# Data section
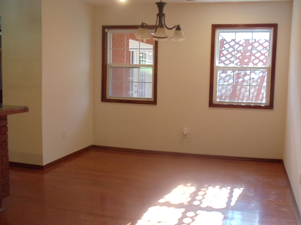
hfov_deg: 36.1
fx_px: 461
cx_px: 164
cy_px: 106
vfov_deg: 27.5
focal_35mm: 53
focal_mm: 6
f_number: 3.5
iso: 200
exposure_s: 1/30
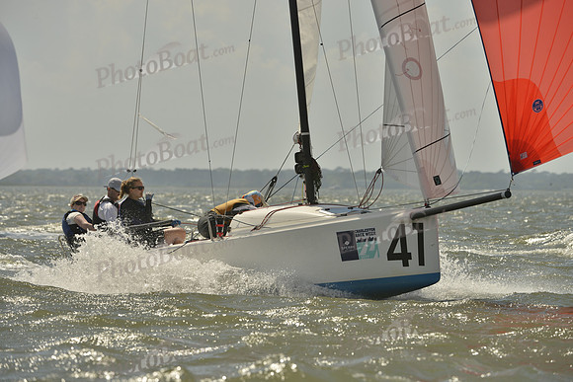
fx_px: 4617
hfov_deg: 7.1
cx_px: 286
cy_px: 191
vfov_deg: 4.7
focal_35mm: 290
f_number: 9
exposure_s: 1/1600
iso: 280
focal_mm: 290
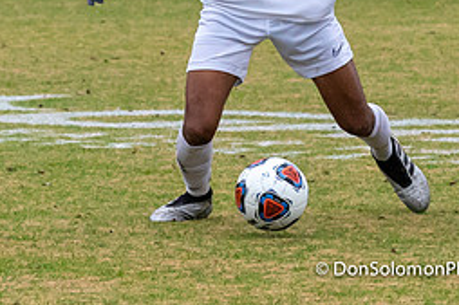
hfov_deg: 3.2
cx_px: 334
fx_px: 8193
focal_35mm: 643
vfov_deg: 2.1
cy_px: -45
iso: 3200
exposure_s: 1/1000
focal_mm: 130
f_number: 5.6
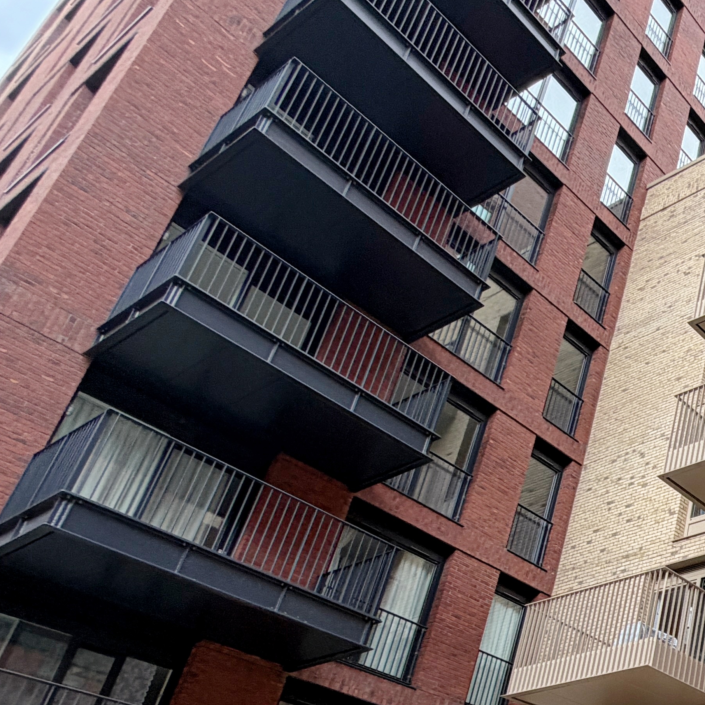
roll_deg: -1.4
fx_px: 899
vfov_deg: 39.7
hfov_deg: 31.5
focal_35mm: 39
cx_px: 944
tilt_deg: +24.9
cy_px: 633
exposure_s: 1/121
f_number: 2.2
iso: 64
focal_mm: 2.22
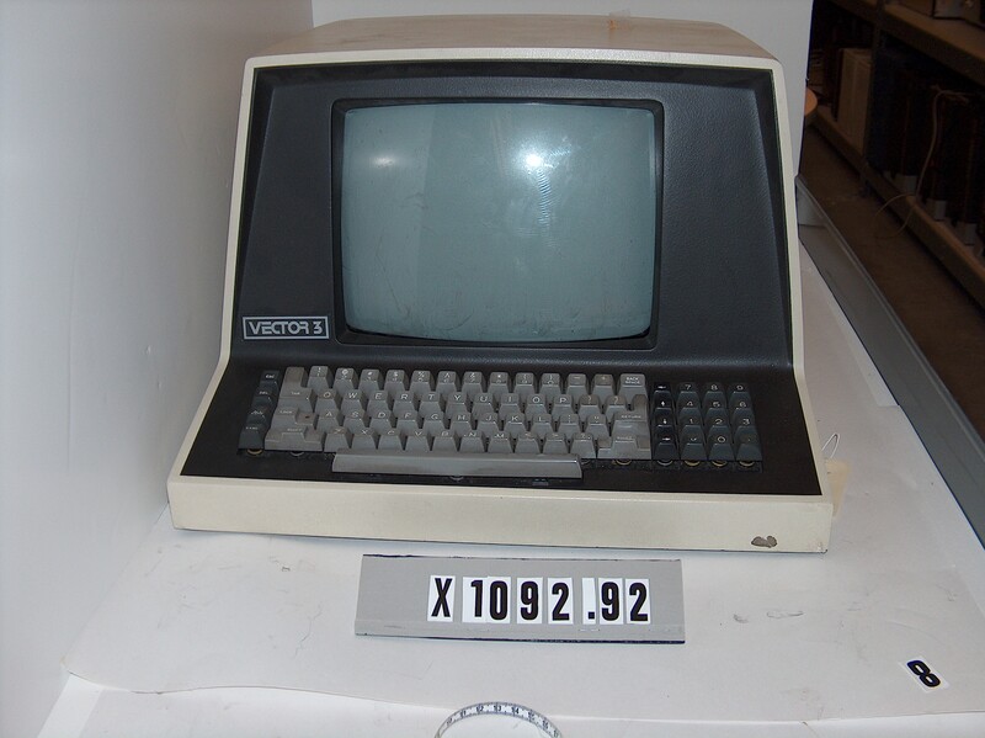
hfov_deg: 50.2
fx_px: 1052
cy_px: 369
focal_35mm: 37
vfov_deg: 38.6
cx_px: 492
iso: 100
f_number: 2.8
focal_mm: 7.6
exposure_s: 1/60
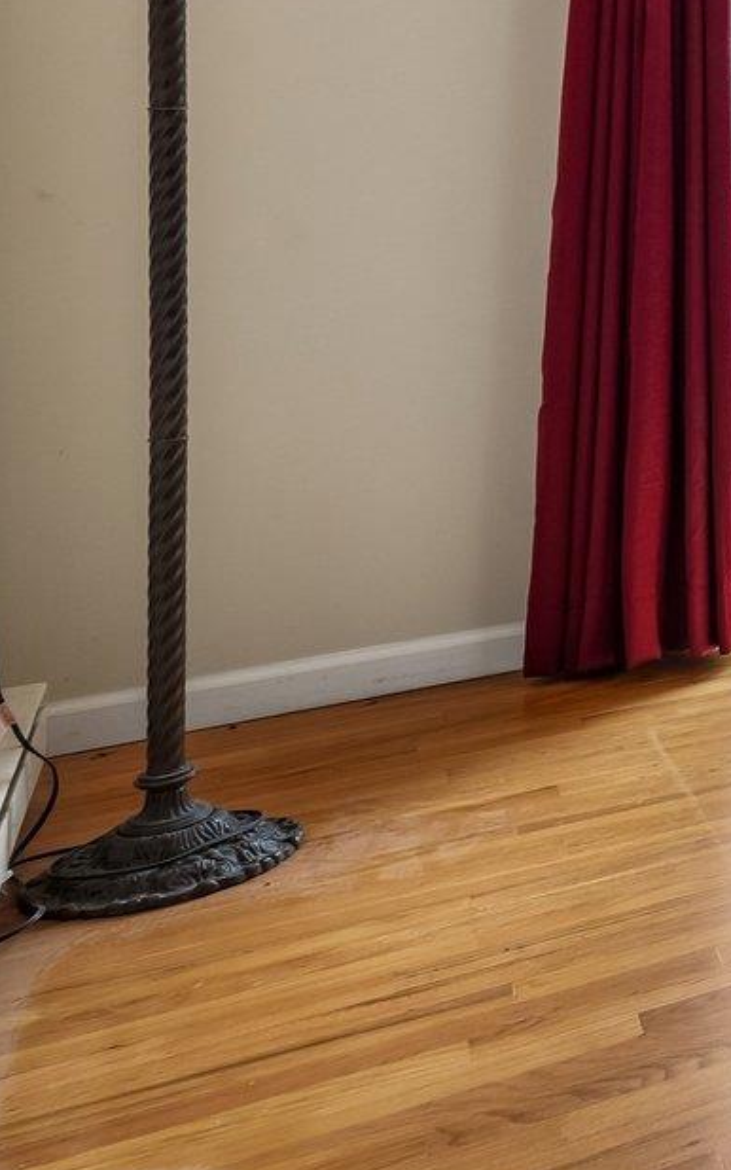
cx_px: 1799
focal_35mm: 54
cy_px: 88
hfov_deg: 14.4
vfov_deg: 35.1
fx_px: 1722
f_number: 8
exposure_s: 1/30
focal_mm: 16
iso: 200
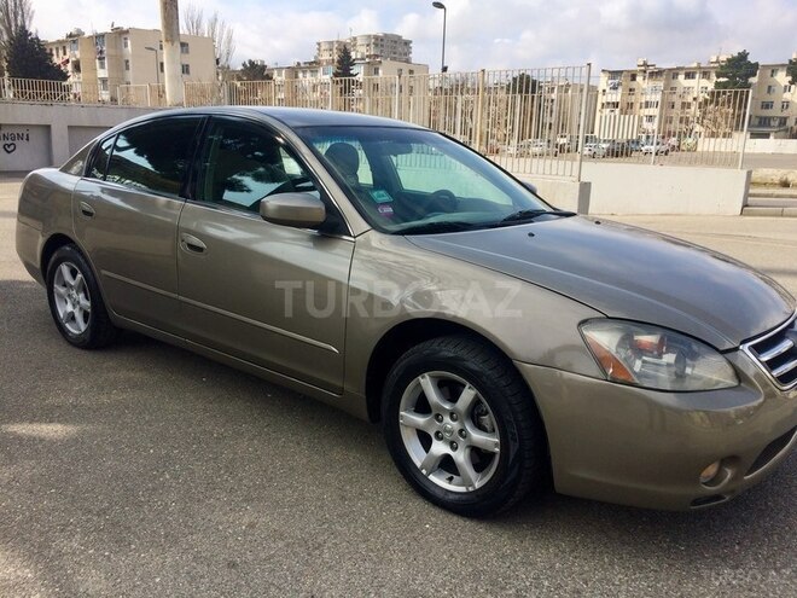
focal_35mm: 29
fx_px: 668
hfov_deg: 61.7
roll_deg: -1.2
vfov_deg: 48.2
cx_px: 398
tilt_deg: -16.7
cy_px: 299
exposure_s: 1/1709
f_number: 2.2
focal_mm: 4.15
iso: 32
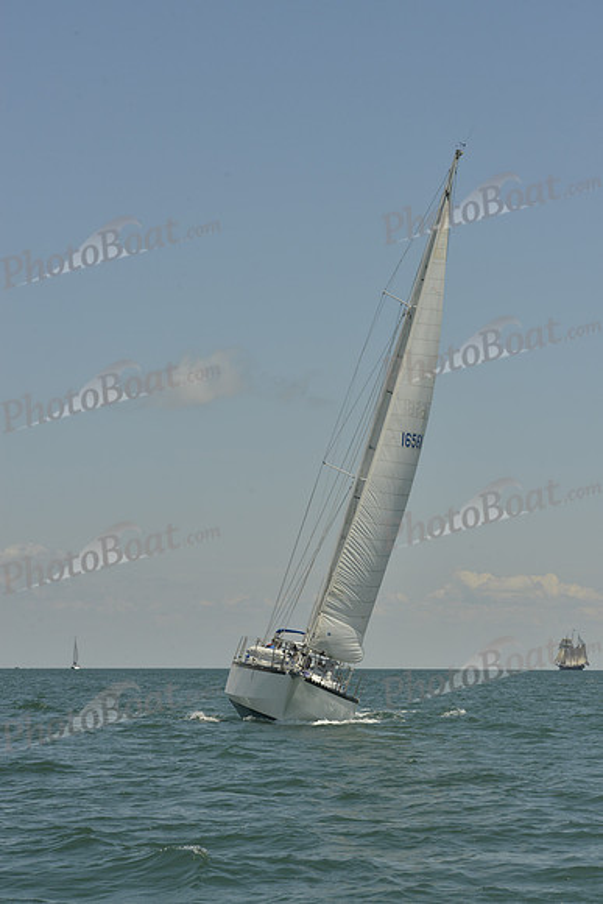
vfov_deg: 22.1
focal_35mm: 92
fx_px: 2310
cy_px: 452
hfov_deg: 14.9
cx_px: 302
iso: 280
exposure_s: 1/800
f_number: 13
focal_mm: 92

# Problem statement
Output the lines of the data exactly, starting at the first and ending with the line that has "vfov_deg: 39.7". Pictures are not part of it.

# Response to the task
hfov_deg: 36.1
fx_px: 461
cx_px: 164
cy_px: 106
vfov_deg: 27.5
focal_35mm: 53
focal_mm: 6
f_number: 3.5
iso: 200
exposure_s: 1/30
fx_px: 4617
hfov_deg: 7.1
cx_px: 286
cy_px: 191
vfov_deg: 4.7
focal_35mm: 290
f_number: 9
exposure_s: 1/1600
iso: 280
focal_mm: 290
hfov_deg: 3.2
cx_px: 334
fx_px: 8193
focal_35mm: 643
vfov_deg: 2.1
cy_px: -45
iso: 3200
exposure_s: 1/1000
focal_mm: 130
f_number: 5.6
roll_deg: -1.4
fx_px: 899
vfov_deg: 39.7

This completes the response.